Credit Suisse: Global wealth 27% higher than a decade ago

Ten years from the onset of the global financial crisis, global wealth has grown by 27%, said Credit Suisse Research Institute which recently published the 2017 Global Wealth Report.

Total global wealth rose at a rate of 6.4% in the 12 months to mid-2017—the fastest pace since 2012—and reached USD 280 trillion, a gain of US$16.7 trillion, according to the report.

This reflected widespread gains in equity markets matched by similar rises in non-financial assets, which moved above the pre-crisis year 2007’s level for the first time this year, the institute observed. Wealth growth also outpaced population growth, so that global mean wealth per adult grew by 4.9% and reached a new record high of US$56,540 per adult.
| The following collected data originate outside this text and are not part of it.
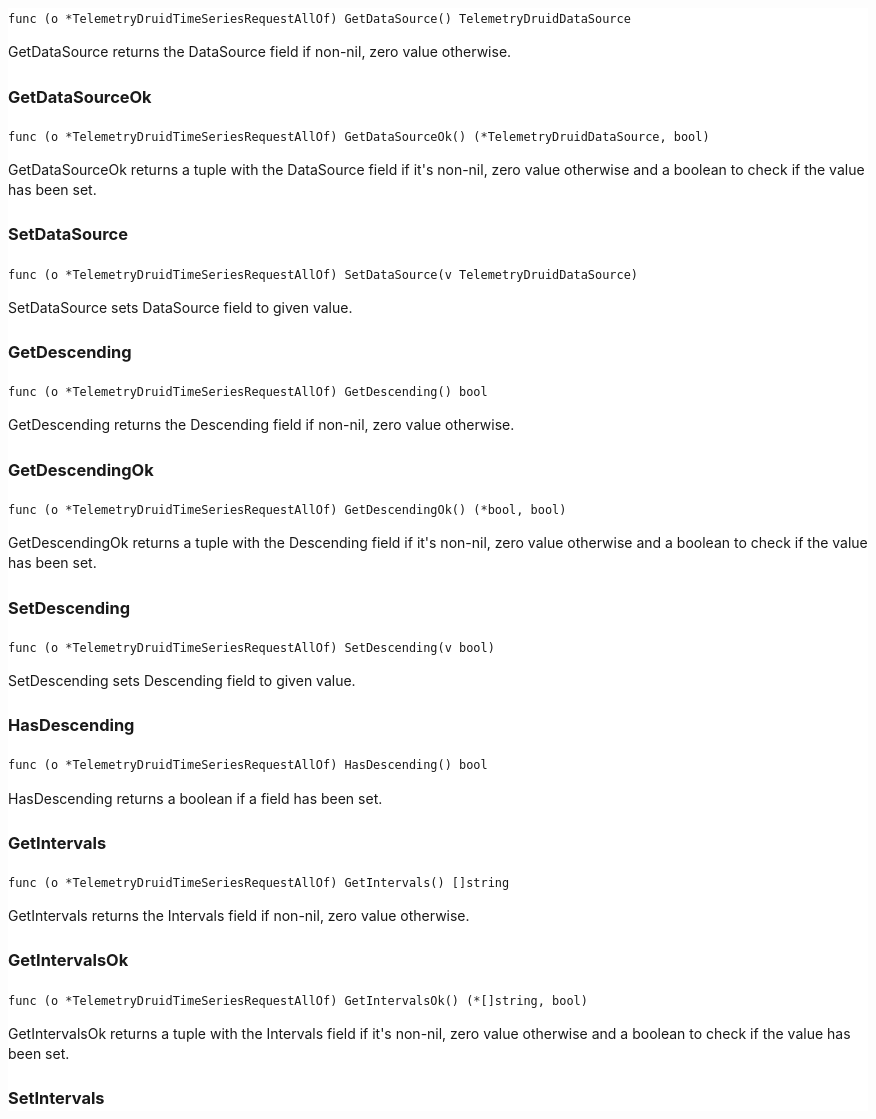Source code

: `func (o *TelemetryDruidTimeSeriesRequestAllOf) GetDataSource() TelemetryDruidDataSource`

GetDataSource returns the DataSource field if non-nil, zero value otherwise.

### GetDataSourceOk

`func (o *TelemetryDruidTimeSeriesRequestAllOf) GetDataSourceOk() (*TelemetryDruidDataSource, bool)`

GetDataSourceOk returns a tuple with the DataSource field if it's non-nil, zero value otherwise
and a boolean to check if the value has been set.

### SetDataSource

`func (o *TelemetryDruidTimeSeriesRequestAllOf) SetDataSource(v TelemetryDruidDataSource)`

SetDataSource sets DataSource field to given value.


### GetDescending

`func (o *TelemetryDruidTimeSeriesRequestAllOf) GetDescending() bool`

GetDescending returns the Descending field if non-nil, zero value otherwise.

### GetDescendingOk

`func (o *TelemetryDruidTimeSeriesRequestAllOf) GetDescendingOk() (*bool, bool)`

GetDescendingOk returns a tuple with the Descending field if it's non-nil, zero value otherwise
and a boolean to check if the value has been set.

### SetDescending

`func (o *TelemetryDruidTimeSeriesRequestAllOf) SetDescending(v bool)`

SetDescending sets Descending field to given value.

### HasDescending

`func (o *TelemetryDruidTimeSeriesRequestAllOf) HasDescending() bool`

HasDescending returns a boolean if a field has been set.

### GetIntervals

`func (o *TelemetryDruidTimeSeriesRequestAllOf) GetIntervals() []string`

GetIntervals returns the Intervals field if non-nil, zero value otherwise.

### GetIntervalsOk

`func (o *TelemetryDruidTimeSeriesRequestAllOf) GetIntervalsOk() (*[]string, bool)`

GetIntervalsOk returns a tuple with the Intervals field if it's non-nil, zero value otherwise
and a boolean to check if the value has been set.

### SetIntervals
Switzerland tops wealth-per-adult

While Switzerland continued to lead in the ranking wealth-per-adult which by more than 40% during the said period, the US continues its unbroken spell of gains since the financial crisis a and has added US$8.5 trillion to the stock of global wealth, which is half of the wealth generated globally over the 12 months to mid-2017.

Other key findings:

  • Comparing wealth gains across countries, the US was restored to its usual first place, with a gain five times the rise recorded by China (US$ 1.7 trillion) in second place.
  • Stability in Europe enabled wealth growth of 6.4% across the continent. Four Eurozone countries (Germany, France, Italy, Spain) made it to the top ten countries with the biggest gains in absolute terms.
  • The Eurozone’s total wealth of US$ 53 trillion in 2017 is comparable to the total wealth of the US at the end of the 1990s.
  • The wealth impacts of the global financial crisis and other issues facing the Millennials are shown, for example, by the fact that, according to the latest data for the US, the average wealth of those aged 30-39 (USD 72,400) in 2017 was 46% below wealth at the same age of those who were 40-49 (USD 134,800) in 2017.
  • Since 2000, 23.9 million "new millionaires" have been added to the total, of whom 2.7 million – 12% of the total additions – originated from emerging economies, compared with a heavy concentration—98%--in high income economies in 2000.
  • Since 2000, the number of millionaires globally has increased by 170%, while the number of ultra-high net worth individuals (UHNWI) has risen five-fold, making them by far the fastest-growing group of wealth holders.
  • Emerging economies accounted for 6% of the UHNWI segment in 2000, but have claimed 22% of the growth in UHNWIs (24,500 adults) since then. China alone added an estimated 17,700 adults – 15% of the new UHNWIs in the world.

Wealth outlook for the next five years

According to the report, global wealth should continue to grow at a similar pace to the last half a decade (3.9% expected and 3.8% recorded over last five years), albeit at a slower rate than the previously estimated 5.4%. Based on this updated forecast, global wealth is anticipated to reach USD 341 trillion by 2022.